Key changes to know about No-Fault Divorce
Here is a breakdown of the key divorce law changes that came into effect on 6 April 2022.
- Couples can make a joint application for divorce – The first change is that divorce proceedings no longer must be initiated by one partner alone. Instead, a couple can make a joint application. While that may seem like a technical measure, supporters of the new law argue that it removes an in-built imbalance that undermines attempts to split amicably.
- Minimum of 20 weeks cooling off period – The law lays down a minimum allowable period of 20 weeks between the initial application and the conditional order, and another six weeks between the conditional and final orders. That means that even the quickest divorce will take at least six months to complete.
- Divorce Settlements – It is recommended that the mandatory 20 weeks reflection period is used to discuss and agree arrangements like a financial settlement if the split is inevitable.
- Divorce can be granted without blame – The previous list of five permissible ways to prove the breakdown of marriage has been replaced by a single mechanism. Now all that’s required is for at least one spouse to provide a legal statement to say the marriage has broken down irretrievably. This statement counts as conclusive evidence and cannot be contested.
- Legal Terminology – Some of the terms used in the divorce process have been updated. For example, decree nisi is now called conditional order and decree absolute is called final order.
Can gambling and excessive drinking affect a divorce settlement?
Unreasonable behaviour will not generally be considered by the court in terms of calculating how the matrimonial pot should be divided.
Having said that, financial misconduct is more likely to be taken into account than personal misconduct – and excessive gambling, or indeed spending vast sums of money on alcohol, could potentially become relevant.

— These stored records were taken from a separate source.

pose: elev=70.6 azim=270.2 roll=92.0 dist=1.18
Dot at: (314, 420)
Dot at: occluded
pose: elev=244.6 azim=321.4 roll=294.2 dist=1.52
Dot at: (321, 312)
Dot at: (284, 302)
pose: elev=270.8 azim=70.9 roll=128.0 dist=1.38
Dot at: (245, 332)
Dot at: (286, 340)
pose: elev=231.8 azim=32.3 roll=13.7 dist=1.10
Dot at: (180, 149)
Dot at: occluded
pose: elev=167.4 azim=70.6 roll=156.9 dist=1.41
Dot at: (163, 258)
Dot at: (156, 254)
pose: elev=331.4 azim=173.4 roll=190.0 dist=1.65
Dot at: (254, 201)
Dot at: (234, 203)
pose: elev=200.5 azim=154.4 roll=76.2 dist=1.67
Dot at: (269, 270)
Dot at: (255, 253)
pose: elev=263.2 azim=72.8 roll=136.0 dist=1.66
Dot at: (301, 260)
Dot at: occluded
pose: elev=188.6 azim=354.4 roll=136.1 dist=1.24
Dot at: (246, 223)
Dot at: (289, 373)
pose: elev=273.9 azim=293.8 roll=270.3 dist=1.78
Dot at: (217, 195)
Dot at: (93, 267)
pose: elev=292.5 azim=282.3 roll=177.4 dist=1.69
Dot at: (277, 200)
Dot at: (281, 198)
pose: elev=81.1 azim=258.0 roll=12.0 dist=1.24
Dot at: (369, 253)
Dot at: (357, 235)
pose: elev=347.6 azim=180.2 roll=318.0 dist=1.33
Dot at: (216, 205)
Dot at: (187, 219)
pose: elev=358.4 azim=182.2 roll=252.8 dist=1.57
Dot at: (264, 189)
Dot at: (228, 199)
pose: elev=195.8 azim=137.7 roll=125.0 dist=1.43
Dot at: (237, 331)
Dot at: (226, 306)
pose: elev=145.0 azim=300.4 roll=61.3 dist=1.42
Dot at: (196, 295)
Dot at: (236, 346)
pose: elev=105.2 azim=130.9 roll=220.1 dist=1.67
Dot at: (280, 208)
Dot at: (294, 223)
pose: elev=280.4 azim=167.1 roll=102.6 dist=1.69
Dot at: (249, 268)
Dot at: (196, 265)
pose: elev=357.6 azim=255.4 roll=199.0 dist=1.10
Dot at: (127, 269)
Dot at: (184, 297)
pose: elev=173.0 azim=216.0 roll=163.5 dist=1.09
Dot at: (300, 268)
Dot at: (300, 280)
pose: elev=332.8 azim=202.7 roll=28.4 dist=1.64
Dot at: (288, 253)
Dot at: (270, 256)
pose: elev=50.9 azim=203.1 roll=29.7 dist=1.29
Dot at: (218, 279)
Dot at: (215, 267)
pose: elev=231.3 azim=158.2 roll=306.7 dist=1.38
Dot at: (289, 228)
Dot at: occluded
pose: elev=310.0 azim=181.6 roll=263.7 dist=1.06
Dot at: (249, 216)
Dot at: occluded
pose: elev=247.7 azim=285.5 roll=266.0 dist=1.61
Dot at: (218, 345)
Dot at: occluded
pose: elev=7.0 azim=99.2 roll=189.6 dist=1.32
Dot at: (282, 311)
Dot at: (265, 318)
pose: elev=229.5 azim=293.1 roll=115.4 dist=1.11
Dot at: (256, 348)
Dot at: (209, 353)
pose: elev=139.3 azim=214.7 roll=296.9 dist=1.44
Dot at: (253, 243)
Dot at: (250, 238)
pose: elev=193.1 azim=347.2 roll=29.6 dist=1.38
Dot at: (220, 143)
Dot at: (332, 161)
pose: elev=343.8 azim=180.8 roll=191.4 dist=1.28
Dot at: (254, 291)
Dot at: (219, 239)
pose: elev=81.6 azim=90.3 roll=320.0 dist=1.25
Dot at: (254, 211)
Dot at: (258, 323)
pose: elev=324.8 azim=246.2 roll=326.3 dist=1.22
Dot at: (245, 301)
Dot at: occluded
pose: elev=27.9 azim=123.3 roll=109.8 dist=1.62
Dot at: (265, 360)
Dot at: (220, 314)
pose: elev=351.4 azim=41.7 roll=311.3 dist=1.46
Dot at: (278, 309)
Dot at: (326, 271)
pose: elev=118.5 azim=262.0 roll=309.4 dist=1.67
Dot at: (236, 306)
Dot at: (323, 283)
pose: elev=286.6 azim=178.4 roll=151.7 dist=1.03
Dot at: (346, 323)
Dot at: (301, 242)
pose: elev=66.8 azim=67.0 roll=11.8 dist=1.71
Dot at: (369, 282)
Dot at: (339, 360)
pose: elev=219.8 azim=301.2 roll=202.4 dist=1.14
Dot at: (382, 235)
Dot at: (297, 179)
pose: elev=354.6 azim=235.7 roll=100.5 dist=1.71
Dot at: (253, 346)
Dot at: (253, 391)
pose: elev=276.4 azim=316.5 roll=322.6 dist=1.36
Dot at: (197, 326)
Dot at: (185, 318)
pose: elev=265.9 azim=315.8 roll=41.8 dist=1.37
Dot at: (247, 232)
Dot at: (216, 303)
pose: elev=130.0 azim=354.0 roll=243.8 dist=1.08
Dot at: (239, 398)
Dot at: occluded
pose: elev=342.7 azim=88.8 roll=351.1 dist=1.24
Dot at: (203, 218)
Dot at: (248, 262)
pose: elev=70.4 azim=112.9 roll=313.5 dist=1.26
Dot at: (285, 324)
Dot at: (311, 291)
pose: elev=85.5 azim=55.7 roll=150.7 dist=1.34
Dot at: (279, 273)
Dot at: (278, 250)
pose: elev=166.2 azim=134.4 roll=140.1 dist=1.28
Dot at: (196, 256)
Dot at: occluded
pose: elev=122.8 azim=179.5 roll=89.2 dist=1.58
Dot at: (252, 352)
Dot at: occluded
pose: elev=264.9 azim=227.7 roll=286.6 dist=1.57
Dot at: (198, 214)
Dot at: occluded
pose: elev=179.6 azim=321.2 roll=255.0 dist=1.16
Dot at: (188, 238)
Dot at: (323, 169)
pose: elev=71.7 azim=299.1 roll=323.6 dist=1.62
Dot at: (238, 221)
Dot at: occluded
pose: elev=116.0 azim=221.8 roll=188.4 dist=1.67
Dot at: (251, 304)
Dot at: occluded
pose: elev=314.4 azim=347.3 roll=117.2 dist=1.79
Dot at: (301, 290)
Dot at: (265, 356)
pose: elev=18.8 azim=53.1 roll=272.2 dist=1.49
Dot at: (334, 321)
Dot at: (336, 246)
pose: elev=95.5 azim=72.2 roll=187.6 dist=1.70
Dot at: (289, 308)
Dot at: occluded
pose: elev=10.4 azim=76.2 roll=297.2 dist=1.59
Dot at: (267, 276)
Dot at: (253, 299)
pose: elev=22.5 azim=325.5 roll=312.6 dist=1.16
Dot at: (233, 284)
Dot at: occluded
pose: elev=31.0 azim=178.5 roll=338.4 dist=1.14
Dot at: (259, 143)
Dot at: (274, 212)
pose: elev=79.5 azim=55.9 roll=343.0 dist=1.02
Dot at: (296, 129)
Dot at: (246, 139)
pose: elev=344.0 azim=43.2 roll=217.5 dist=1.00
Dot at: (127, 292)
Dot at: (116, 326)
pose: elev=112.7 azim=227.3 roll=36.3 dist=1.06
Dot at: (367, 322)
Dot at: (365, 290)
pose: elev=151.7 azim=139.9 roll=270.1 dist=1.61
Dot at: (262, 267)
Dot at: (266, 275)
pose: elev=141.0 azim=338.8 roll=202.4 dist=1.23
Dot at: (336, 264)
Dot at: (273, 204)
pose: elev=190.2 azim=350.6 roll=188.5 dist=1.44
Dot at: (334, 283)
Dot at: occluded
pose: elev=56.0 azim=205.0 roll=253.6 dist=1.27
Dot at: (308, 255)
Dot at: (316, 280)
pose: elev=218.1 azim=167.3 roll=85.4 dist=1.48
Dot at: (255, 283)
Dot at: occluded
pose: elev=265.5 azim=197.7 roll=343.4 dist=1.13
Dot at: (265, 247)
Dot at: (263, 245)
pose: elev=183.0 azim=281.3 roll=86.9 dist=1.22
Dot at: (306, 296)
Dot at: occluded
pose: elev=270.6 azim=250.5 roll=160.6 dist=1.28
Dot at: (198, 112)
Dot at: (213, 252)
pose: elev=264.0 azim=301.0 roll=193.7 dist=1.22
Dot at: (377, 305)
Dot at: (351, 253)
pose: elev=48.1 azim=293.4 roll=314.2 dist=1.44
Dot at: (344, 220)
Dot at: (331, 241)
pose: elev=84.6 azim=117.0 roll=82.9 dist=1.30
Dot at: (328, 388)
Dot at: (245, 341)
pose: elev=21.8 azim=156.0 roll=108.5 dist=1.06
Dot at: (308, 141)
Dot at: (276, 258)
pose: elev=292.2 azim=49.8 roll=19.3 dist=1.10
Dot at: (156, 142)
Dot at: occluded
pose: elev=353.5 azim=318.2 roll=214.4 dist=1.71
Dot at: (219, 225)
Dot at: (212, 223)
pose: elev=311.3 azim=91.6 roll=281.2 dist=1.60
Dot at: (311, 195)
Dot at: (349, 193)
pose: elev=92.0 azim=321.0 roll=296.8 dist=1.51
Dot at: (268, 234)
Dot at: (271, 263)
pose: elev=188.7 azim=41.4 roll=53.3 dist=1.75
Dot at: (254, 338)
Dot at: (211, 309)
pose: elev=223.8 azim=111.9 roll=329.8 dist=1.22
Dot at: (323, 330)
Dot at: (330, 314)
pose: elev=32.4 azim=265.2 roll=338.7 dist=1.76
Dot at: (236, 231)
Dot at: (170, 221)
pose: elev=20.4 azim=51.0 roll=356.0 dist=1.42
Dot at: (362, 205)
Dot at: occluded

This is due to section 25 (2)(g) of the Matrimonial Causes Act 1973 which states that the court should have regard to “the conduct of each of the parties if that conduct is such that it would in the opinion of the court be inequitable to disregard it”.
But in practice, the court will be reluctant to penalise the party accused of excessive drinking or gambling, because these behaviours are increasingly viewed as addictions. The 2015 case of MAP v MFP  EWHC 627 (Fam) highlights this reluctance.
In this case, the husband allegedly spent £6,000 per week on alcohol and other drugs, but the court did not adjust the final settlement to take account of an estimated £250,000 spent on his addictive habits, or £230,000 used to try and rectify it in rehab.